Ignore the garish neon lights, and duck in to a small, cosy dark bar. The highlight, according to other reviews, is the landlady, a one-time doyenne of Ronnie Scotts and sadly absent during our visit. The young waitresses were perfectly helpful though, escorting us to the more spacious restaurant down some hard to find steps. The dinner came courtesy of toptable.co.uk, paid for with loyalty points accumulated from far too many expensive lunches and dinners over the past 12 months, and consisted of two courses from a very limited menu. My salad came in a huge bowl, piled high with tomatoes, onions and chunks of feta cheese. My companion braved the liver in a bid to overcome an aversion that dates back to horrific school dinner experiences. It turned out all creamy and pate-like, with some rather nice toasted bread. For mains, we both opted for juicy burgers, topped with cheese and served in huge buns with chips and salad on the side. The meat was juicy-pink in the middle, and yummy on the tongue. The generous side orders defeated us, leaving no room for deserts. For a free meal, it certainly got my seal of approval, and was nicely washed down by some drinkable house white (£11.50).

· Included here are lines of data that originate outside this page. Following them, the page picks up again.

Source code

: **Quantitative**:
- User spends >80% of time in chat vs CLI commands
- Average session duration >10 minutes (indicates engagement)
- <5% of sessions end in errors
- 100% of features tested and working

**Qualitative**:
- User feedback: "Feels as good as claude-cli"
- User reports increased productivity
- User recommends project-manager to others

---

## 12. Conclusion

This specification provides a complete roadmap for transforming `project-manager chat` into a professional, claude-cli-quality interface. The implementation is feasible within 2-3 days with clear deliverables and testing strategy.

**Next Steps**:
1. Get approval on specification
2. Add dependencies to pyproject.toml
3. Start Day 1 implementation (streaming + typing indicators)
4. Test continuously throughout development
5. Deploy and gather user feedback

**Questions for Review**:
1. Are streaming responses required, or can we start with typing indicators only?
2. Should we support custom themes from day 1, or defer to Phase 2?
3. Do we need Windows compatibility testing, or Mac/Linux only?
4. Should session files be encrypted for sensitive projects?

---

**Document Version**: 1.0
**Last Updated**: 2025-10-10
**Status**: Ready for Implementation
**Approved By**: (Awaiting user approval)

The Bountiful Cow, 51 Eagle St, WC1R 4AP. Tube: Holborn

Wednesday, March 15, 2006

My Old Dutch Pancake House

May be my tastes have got more sophisticated with the years, or may be the pancakes have got worse, but my last trip to this one-time favourite didn't leave me with any great desire to return. The Holborn branch feels a bit like a canteen crossed with a wine bar, with its unfussy decor and wooden tables. The speciality is huge Dutch pancakes, covered in toppings, pizza-style, and served on huge Dutch plates with the traditional blue and white motifs (around£6-8). There are plenty of fillings to choose from as well as a pick your own section and the pancakes are very filling. But it's worth leaving a bit of pancake and trying the deep fried cheese balls for a starter. Wash it down with some Dutch (or Belgian) beers from a decent selection (£3-5). It's quite quick and friendly enough, and certainly eminently edible - and drinkable. But amid the hunderds and thousands of eateries in London it seems to lack that extra something that would draw you back. If you're hungry for pancakes, a more atmospheric bet would be the tiny and busy creperie near South Ken tube.